One happy customer called them “a solution I didn’t know I needed,” according to the Times. Others were impressed with its comfort and stretchability, and that they tasted like “a cookie.”
“I never thought I would feel that again,” one consumer named Shelly confided to the Times. Her partner, Ashton, a cancer survivor, is immuno-compromised, and requires all the added protection available.
Cue: Lorals. Said a more satisfied Shelly, “He was very, like, gung-ho about it when he realized that: ‘Oh, I can do all the things.’ ”
Thank you Hunter Biden for being such a sick pervert! Certainly the forever horny Kamala (heels up) Harris was first-in-line for the try-outs.
Is this how we are supposed to feed the starving babies?
“Hey kid, we don’t have any baby formula to feed you but how about…..”

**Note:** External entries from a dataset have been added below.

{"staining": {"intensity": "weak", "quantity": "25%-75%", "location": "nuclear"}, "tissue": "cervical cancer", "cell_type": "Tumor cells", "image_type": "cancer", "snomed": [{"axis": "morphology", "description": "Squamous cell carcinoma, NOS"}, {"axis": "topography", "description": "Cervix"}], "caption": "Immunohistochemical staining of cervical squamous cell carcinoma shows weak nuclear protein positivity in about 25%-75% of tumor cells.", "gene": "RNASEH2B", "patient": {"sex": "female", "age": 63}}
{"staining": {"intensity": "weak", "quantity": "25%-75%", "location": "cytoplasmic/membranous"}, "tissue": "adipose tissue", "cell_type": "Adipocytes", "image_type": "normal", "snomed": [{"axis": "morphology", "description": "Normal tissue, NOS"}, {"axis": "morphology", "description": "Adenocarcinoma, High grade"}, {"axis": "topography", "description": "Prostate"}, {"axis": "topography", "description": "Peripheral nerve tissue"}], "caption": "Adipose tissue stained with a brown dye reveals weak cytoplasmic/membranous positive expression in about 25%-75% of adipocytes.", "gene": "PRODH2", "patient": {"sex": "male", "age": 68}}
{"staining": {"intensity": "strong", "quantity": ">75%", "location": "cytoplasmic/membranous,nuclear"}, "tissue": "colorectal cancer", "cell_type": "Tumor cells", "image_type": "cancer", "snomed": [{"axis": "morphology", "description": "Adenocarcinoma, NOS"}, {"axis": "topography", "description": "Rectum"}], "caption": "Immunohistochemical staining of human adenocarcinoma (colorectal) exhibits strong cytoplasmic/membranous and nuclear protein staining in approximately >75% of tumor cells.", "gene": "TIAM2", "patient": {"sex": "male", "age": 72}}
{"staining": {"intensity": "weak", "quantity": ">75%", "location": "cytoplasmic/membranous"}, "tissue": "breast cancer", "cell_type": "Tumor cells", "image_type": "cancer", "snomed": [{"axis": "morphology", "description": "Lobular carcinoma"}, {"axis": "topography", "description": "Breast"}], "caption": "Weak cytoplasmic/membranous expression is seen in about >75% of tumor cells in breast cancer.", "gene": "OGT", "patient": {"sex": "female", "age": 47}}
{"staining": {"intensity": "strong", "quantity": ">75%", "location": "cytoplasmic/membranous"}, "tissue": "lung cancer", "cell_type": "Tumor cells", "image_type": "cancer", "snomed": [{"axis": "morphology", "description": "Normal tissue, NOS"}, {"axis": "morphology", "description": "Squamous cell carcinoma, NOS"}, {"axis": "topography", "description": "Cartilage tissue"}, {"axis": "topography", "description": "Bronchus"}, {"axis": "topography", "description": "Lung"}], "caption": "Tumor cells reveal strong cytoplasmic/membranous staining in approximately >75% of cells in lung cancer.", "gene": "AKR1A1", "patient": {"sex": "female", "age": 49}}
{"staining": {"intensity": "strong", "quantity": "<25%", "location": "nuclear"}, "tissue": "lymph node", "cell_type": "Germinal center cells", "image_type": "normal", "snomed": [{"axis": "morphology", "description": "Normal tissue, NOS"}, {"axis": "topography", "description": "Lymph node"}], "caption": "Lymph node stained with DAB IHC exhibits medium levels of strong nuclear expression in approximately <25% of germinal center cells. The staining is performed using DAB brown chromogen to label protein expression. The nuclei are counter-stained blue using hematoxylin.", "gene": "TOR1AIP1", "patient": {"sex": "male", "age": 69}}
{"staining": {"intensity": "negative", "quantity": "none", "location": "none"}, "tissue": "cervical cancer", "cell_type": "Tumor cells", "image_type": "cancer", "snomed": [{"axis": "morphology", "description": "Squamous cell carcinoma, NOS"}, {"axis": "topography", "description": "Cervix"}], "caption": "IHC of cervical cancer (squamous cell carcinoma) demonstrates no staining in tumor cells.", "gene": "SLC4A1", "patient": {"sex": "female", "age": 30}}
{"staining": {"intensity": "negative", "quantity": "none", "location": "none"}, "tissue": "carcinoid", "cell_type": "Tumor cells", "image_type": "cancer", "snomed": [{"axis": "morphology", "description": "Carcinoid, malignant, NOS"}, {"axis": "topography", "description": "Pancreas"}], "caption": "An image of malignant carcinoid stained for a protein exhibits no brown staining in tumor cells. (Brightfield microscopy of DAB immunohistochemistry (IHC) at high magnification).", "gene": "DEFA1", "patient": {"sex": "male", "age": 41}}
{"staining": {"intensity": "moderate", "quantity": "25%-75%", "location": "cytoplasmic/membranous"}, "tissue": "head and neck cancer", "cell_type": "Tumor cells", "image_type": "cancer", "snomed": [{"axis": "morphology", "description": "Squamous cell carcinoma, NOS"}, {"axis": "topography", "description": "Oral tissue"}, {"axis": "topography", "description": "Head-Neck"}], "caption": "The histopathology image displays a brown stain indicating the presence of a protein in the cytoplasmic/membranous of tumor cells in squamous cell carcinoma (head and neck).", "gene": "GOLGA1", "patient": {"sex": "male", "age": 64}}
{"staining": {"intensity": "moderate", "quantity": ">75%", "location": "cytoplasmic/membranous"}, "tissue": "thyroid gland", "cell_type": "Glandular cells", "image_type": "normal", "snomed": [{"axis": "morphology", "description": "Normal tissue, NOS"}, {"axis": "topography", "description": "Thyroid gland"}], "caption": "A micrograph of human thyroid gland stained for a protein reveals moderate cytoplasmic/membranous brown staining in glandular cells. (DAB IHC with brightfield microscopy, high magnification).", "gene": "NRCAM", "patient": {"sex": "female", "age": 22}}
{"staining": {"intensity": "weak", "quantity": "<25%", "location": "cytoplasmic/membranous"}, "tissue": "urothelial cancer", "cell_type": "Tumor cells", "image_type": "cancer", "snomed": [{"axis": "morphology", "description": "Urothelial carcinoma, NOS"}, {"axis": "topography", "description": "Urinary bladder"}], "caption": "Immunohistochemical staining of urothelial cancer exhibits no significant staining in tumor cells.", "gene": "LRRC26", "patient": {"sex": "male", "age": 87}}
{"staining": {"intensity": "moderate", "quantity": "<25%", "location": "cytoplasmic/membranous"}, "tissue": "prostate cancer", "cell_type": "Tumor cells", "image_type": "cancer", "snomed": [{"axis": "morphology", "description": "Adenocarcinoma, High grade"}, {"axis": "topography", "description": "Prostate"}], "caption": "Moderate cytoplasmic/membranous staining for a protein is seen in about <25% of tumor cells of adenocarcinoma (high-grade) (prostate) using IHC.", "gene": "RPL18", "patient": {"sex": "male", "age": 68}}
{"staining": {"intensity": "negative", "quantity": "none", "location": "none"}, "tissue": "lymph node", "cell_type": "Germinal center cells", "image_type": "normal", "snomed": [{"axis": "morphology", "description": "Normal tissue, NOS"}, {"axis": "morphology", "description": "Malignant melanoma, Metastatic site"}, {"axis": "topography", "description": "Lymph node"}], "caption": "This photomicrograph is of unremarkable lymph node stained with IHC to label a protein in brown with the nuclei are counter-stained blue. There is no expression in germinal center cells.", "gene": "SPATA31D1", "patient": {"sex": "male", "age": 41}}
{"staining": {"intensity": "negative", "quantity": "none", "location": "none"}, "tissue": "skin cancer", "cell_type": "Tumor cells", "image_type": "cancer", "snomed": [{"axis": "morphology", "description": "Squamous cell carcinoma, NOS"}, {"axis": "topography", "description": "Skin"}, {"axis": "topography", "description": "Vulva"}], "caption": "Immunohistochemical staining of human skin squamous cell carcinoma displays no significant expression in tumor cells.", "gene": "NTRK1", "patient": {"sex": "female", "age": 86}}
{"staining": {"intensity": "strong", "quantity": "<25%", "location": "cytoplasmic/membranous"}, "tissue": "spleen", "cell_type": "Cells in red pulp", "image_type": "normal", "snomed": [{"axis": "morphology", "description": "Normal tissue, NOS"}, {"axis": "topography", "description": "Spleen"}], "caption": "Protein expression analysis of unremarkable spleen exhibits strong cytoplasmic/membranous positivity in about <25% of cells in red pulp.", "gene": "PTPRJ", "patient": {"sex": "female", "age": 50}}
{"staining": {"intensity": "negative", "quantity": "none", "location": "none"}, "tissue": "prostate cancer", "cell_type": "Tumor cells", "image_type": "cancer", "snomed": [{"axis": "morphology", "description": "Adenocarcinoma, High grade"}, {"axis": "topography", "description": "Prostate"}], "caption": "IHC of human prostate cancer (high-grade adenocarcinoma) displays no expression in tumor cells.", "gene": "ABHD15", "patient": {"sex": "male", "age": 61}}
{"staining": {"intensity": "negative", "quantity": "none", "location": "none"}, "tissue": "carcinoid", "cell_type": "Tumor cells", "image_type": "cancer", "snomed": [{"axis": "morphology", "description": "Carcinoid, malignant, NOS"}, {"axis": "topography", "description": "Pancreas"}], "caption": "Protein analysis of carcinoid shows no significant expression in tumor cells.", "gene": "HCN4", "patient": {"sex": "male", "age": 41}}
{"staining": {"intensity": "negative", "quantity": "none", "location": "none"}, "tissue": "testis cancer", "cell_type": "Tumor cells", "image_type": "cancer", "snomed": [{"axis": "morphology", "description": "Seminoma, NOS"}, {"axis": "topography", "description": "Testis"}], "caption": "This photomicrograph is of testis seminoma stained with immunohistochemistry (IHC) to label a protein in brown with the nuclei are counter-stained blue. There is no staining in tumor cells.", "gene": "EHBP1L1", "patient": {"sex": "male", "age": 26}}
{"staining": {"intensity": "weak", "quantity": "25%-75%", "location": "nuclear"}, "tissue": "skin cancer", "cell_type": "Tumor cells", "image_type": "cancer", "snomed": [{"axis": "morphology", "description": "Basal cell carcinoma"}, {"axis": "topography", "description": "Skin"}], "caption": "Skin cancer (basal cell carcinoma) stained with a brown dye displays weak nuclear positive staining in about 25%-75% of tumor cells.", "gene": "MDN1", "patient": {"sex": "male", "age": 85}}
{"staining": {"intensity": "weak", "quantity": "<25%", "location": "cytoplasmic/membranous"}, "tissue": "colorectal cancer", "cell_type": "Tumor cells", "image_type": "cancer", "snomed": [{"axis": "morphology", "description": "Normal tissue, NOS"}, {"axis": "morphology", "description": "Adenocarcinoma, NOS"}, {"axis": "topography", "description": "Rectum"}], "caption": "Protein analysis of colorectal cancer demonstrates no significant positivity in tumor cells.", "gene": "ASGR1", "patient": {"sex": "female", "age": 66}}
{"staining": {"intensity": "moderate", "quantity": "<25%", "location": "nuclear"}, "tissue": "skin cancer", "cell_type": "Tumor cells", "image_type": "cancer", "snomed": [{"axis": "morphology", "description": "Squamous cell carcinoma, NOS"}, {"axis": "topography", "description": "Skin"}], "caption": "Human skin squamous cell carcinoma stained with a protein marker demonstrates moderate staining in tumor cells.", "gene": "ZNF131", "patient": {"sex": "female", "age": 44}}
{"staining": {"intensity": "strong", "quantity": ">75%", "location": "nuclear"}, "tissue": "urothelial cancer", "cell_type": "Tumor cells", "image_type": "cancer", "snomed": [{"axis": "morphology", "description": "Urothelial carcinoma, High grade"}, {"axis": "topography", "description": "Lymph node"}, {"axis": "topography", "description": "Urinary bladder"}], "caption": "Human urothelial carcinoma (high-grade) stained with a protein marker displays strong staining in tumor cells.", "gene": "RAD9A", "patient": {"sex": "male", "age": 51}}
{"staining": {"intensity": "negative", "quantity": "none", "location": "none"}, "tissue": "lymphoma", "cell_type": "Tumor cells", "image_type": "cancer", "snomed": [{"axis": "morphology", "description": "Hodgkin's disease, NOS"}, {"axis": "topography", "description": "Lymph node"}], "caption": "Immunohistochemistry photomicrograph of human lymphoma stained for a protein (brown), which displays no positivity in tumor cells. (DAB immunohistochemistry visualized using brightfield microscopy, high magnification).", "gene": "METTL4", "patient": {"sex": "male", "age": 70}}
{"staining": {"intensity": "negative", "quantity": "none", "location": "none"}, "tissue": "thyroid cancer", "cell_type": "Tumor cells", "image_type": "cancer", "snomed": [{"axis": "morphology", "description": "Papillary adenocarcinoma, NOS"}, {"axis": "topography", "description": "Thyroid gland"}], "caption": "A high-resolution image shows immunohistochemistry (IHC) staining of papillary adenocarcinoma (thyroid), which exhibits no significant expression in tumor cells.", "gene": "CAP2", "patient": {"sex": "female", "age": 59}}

Joe finally got tired of Jill’s hairy stinky ‘ole cootch. He must have thought that the smell of old tuna fish would never go away “down there”. Jill may have not read the latest news about douching and vanilla scented cootchie oil. That is what modern Silicon Valley ladies use so that they get gotten-down-on in the stairwells at Google and Facebook any time they want. Thank God, Joe got this whole rubber underwear thing off to a great start.
Imagine the “sqweeetch, swqeetch, sqweeetch” sound of all those people walking around in their rubber underwear…Fun!